Povo pacífico e de boa convivência os Kanela fugiram do Maranhão para Miracema do Norte, em Goiás, que ganhou o nome de Miracema do Tocantins, quando do desmembramento goiano para a criação daquele estado. De Miracema chegaram a Luciara, diante da Ilha do Bananal, no final dos anos 1940, quando a cidade não passava de um amontoado de casebres à margem do Araguaia, num ponto perdido do município de Barra do Garças, sem nenhuma estrutura para ser distrito e cujo nome era Mato Verde.
Arredios pelo sofrimento que enfrentaram em seu berço, no Maranhão, assustados e em busca de um pedaço de terra para chamar de seu, os Kanela juntaram-se aos moradores do lugar e aos Karajá, aldeados próximo à vila e na Ilha do Bananal. Tanto eles, quanto os Karajá e os poucos ribeirinhos tinham um medo em comum: os Caiapó, da região do rio Xingu, mas que tinham área de perambulação em Luciara e que eram considerados violentos.
Mato Verde, a primeira povoação urbana na área chamada Norte Araguaia, foi fundada pelo pecuarista e aventureiro goiano Lúcio Pereira da Luz, em 10 de maio de 1934 e nos primeiros anos não tinha estilo de vida urbana.

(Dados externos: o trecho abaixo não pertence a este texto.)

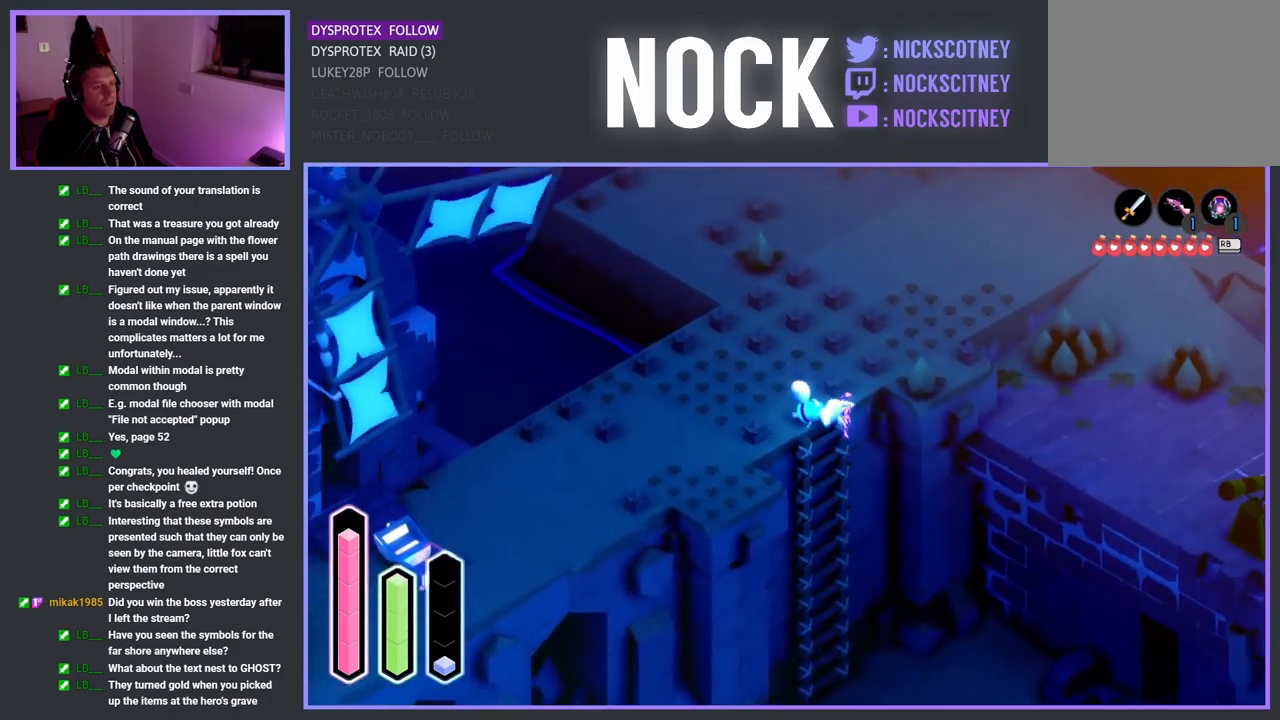
{"buttons": [], "left_stick": "down-right", "right_stick": "center", "events": []}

As poucas famílias que ali residiam viviam da pesca, do extrativismo e da caça. Alguns barcos que navegavam pelo Araguaia aportavam em seu cais improvisado e os moradores e navegantes faziam escambo. Porém, lentamente foram chegando mais residentes. Os Kanela e os locais miscigenaram, formando a base da população agora identificada como luciarense.
Em 12 de julho de 1961, o povoado de Mato Verde foi elevado a distrito da Barra e em 11 de novembro de 1963 emancipou-se tornando-se sede do município de Luciara. A mudança da denominação foi em homenagem ao fundador do lugar; a palavra Luciara é a junção de Lúcio com Araguaia e quem lançou a luta pela emancipação foi o cartorário na Barra, líder político, escritor e deputado estadual Valdon Varjão, famoso por criar o Discoporto da Barra.

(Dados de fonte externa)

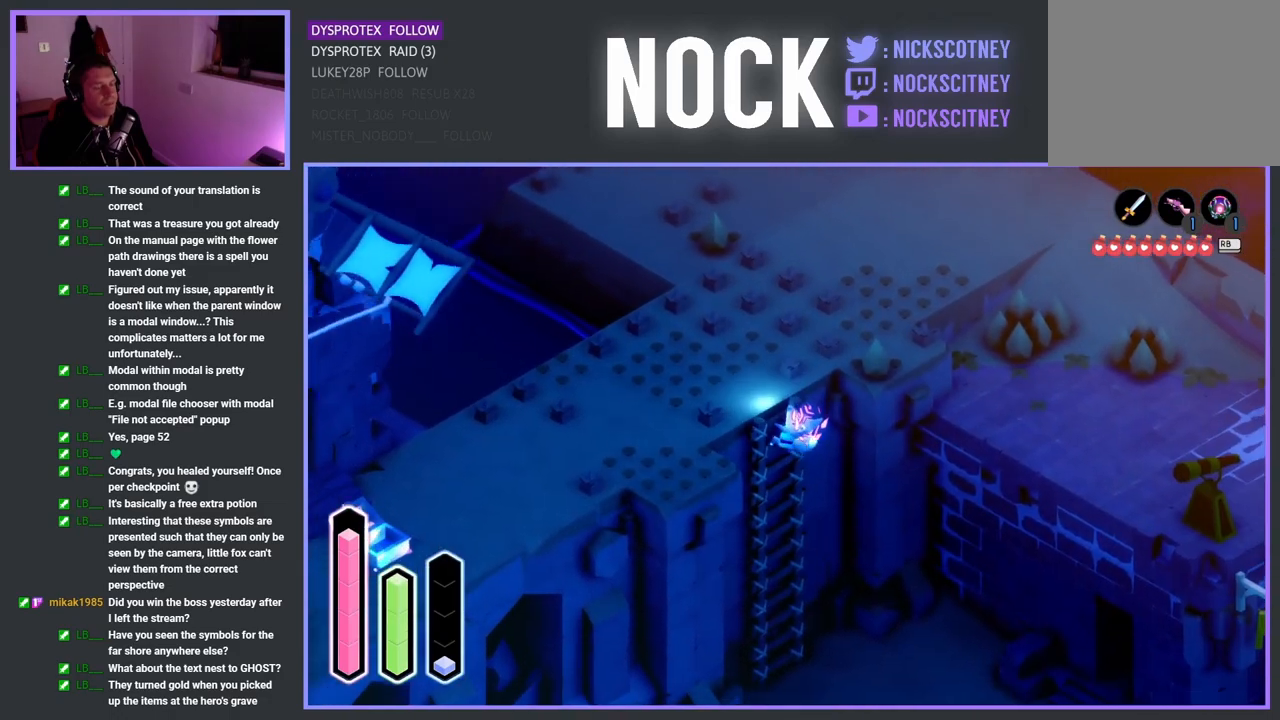
{"buttons": [], "left_stick": "down-right", "right_stick": "center", "events": []}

Lúcio Pereira da Luz, o colonizador, foi o primeiro prefeito de Luciara, cuja população é tradicional e com pouca renovação. Tanto assim, que José Liton, filho do colonizador, e sua filha Noely Paciente Luz, sua neta, também foram prefeitos do município.
Mesmo integrados à população de Mato Verde, os Kanela sentiram que precisavam deixar a zona urbana e partiram em busca de um território; eles o encontraram à margem do rio Tapirapé, afluente do Araguaia. À época, a região era desabitada e as terras, praticamente todas, devolutas.

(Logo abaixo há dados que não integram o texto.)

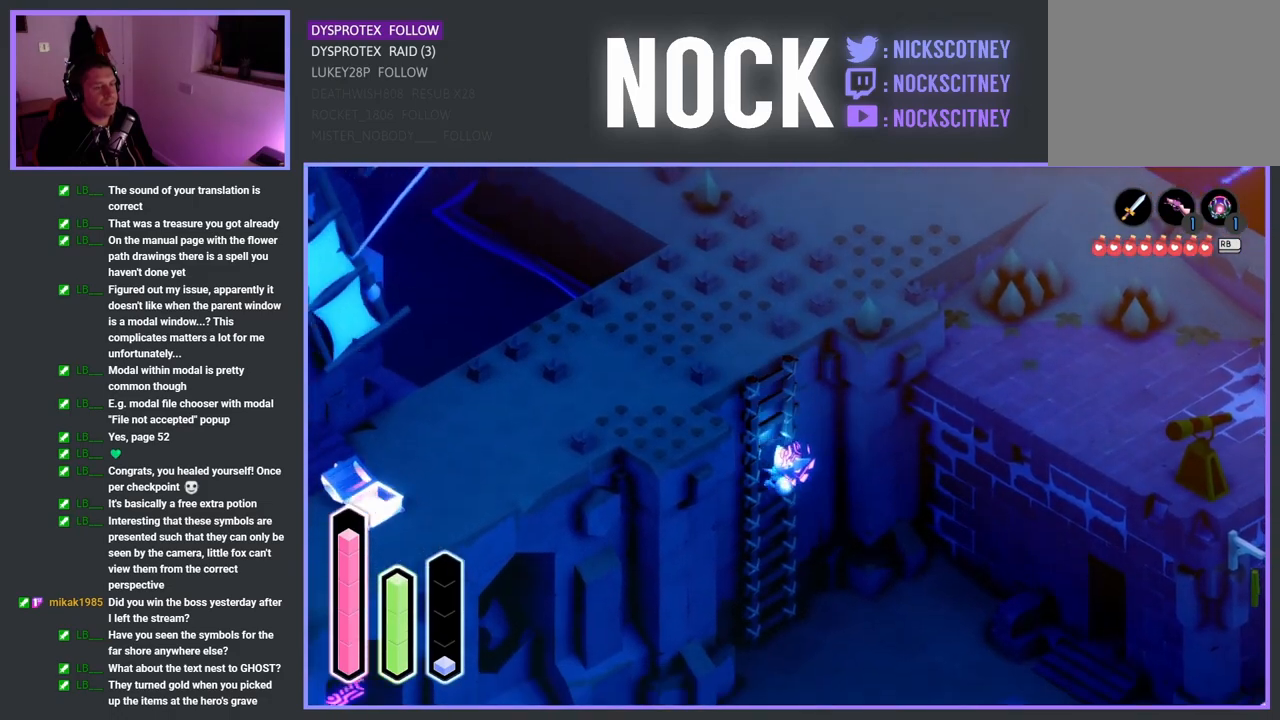
{"buttons": [], "left_stick": "down-right", "right_stick": "center", "events": []}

Em 2013, com o povo Kanela vivendo em paz, uma liminar da Justiça os expulsou da área onde estavam aldeados. Os mais velhos reviveram o drama que enfrentaram no Maranhão e que os forçou a vir para Mato Grosso. Porém, um ano depois foram realocados no local onde estavam e que se encontram agora.
Povo evoluído, com vários jovens orgulhosos de seus diplomas universitários e com parte de sua juventude matriculada em cursos no campus da Universidade do Estado de Mato Grosso (Unemat) em Luciara, os Kanela durante muitos anos conviveram com a dualidade de não serem donos de uma área para aldeamento numa região onde nos anos 1960 e 1970 o governo federal pela Superintendência do Desenvolvimento da Amazônia (Sudam), não somente distribuiu glebas para grandes empresários, como injetou financiamentos ‘de pai para filho’ nos projetos agropecuários que desenvolviam. Dentre os contemplados com a dinheirama do governo, Sílvio Santos – o Homem do Baú – e Wagner Canhedo, que simplesmente foi dono da Vasp.
O sonho com a titulação do território sempre está presente em todos e mobiliza os adultos, tendo à frente o líder João da Vitalina, que preside o Conselho dos Anciões de sua aldeia, composto por 13 indivíduos, e que por três vezes foi vereador em Luciara, mas que deixou a política partidária de lado para peregrinar por gabinetes em Cuiabá e Brasília em busca da legalização da terra de seu povo.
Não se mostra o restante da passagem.